Durban: South Africa's controversial health minister has withdrawn from a major Aids conference because organisers did not give her a prominent place in the programme, the deputy president said on Tuesday.

"The minister withdrew from the programme because of the place you put her in the programme," deputy president Phumzile Mlambo-Ngcuka said of minister Manto Tshabalala-Msimang.

She made the comments in a speech at the opening session of the country's third Aids conference in Durban, criticising organisers for placing the minister on the event's sidelines.

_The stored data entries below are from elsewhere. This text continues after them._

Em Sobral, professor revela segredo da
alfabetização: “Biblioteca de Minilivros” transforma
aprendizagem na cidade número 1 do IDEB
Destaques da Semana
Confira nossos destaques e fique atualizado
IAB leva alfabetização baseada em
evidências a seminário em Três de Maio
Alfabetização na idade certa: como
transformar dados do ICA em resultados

Tshabalala-Msimang was not included in the opening ceremony on Tuesday evening but had been scheduled to speak in a session yesterday alongside Aids activists and researchers.

She has been a pivotal figure in South Africa's HIV/Aids crisis since becoming health minister in 1999, engaging in bitter debates with Aids activists and at times appearing to question accepted HIV science.

Condemnation

Tshabalala-Msimang drew international condemnation at last year's world Aids conference in Toronto for promoting garlic and beetroot as treatments for HIV. She was scheduled to resume her post yesterday after recovering from a liver transplant operation.

The conference has drawn Aids researchers from around the world amid tentative signs South Africa is finally embracing mainstream approaches to fighting the epidemic.

Hopes of a shift in South Africa's attitude to a disease affecting nearly 12 per cent of its 47 million people have been building since the government in March unveiled a revamped Aids strategy, including an expanded rollout of life-saving drugs.